Brève histoire de ce parti politique dont l’ancêtre, le Néo-Destour, a accompagné la Tunisie depuis son indépendance.
L’ancien parti majoritaire, le Rassemblement constitutionnel démocratique, un parti-état qui, sous diverses appellations, dominait la vie politique tunisienne depuis l’indépendance du pays en 1956, a été dissous par le tribunal de première instance de Tunis, en l’absence de ses avocats.
Ces derniers avaient été houspillés par leurs collègues de la partie adverse et par le public lors de l’audience précédente, le 2 mars.
Le RCD peut interjeter appel, mais cette procédure n’est pas suspensive.
L’annonce de la décision de dissolution a été accueillie par l’hymne national tunisien entonné par l’assistance et des « you you » de joie. Certains ont scandé des slogans tel que "RCD dégage!", "Tunisie libre!", "Martyrs, nous poursuivrons la lutte".
Le RCD se donnait pour l’héritier du Parti Libéral Constitutionnel (plus connu sous le nom de Néo-Destour), crée le 8 mars 1934, il y a donc soixante dix-sept ans presque jour pour jour, par Habib Bourguiba pour conduire la lutte pour l’indépendance du pays.
Le Néo-Destour se situait alors en rupture avec le premier parti nationaliste tunisien – appelé dès lors d’Archéo-Destour. Il a connu une première transformation en 1964, sous le nom de Parti Socialiste Destourien (PSD) lors d’une brève tentative d’instaurer le socialisme en Tunisie.

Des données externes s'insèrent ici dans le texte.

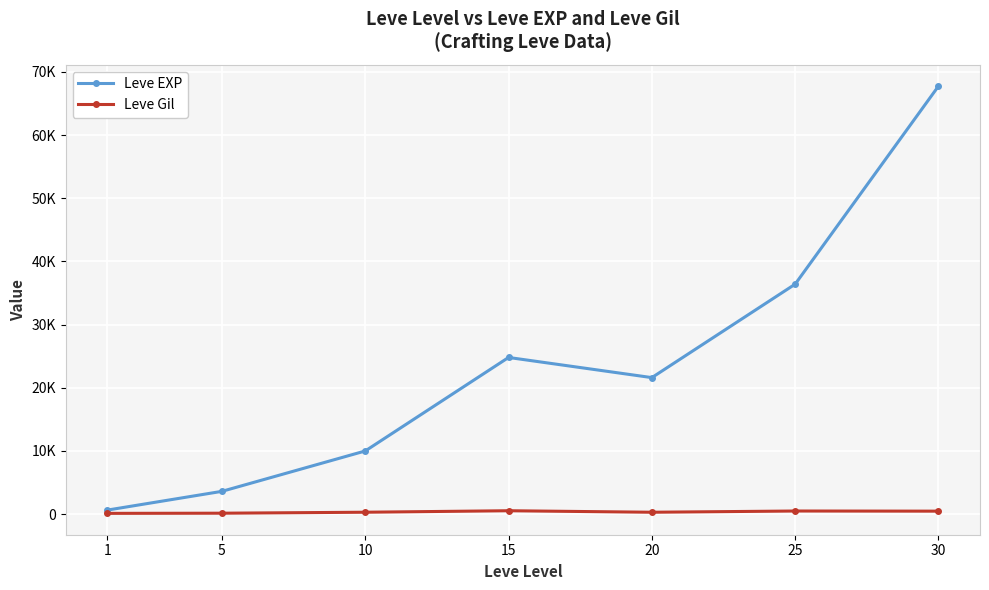

Is it true that Leve EXP equals 60243 at 25?

False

Sans être unique, il dominait la vie politique tunisienne de la tête et des pieds. Parti de masse, il était un instrument efficace d’encadrement et de mobilisation de la population et faisait corps avec son fondateur, le « zaïm» Habib Bourguiba.
Après le « coup d’État médical » qui a permis au président déchu Zine el Abidine Ben Ali de destituer le président Bourguiba pour « raisons de santé » en novembre 1987, le parti, purgé des « bourguibistes », a été reconduit sous le nouveau nom de Rassemblement constitutionnel démocratique (RCD) et mis au service exclusif du nouveau régime.
A son apogée, le RCD, devenu tentaculaire, revendiquait deux millions d’adhérents pour une population de onze millions d’habitants. Il disposait d’une quinzaine de milliers de fonctionnaires, installés pour une partie dans une tour en verre de l’avenue Mohammed V, au centre de Tunis. Elle a été une des premières cibles symboliques des manifestations après la fuite de Ben Ali, le 14 janvier. Ces fonctionnaires étaient tous à la charge du budget de l’État. Le RCD s’est aussi approprié de très nombreux locaux du domaine public qui lui servaient de bureaux et de permanences.
La plupart des fonctionnaires devaient y adhérer – volontairement ou sous la contrainte – pour assurer leur carrière. Il en était de même de très nombreux chefs d’entreprises, qui devaient lui payer leur "dime", au risque de voir leurs affaires entravées ou même bloquées.
D’anciens ministres de Ben Ali ont annoncé leur intention de reconstituer – en reprenant son nom d’origine de Néo-Destour – ce parti, dont la dissolution laisse un vide politique dans le pays, au moment où ce dernier aspire au pluralisme démocratique.
Pour de nombreux militants destouriens, le Néo-Destour reste indissociable de l’histoire contemporaine de la Tunisie et de sa longue lutte pour l’indépendance nationale.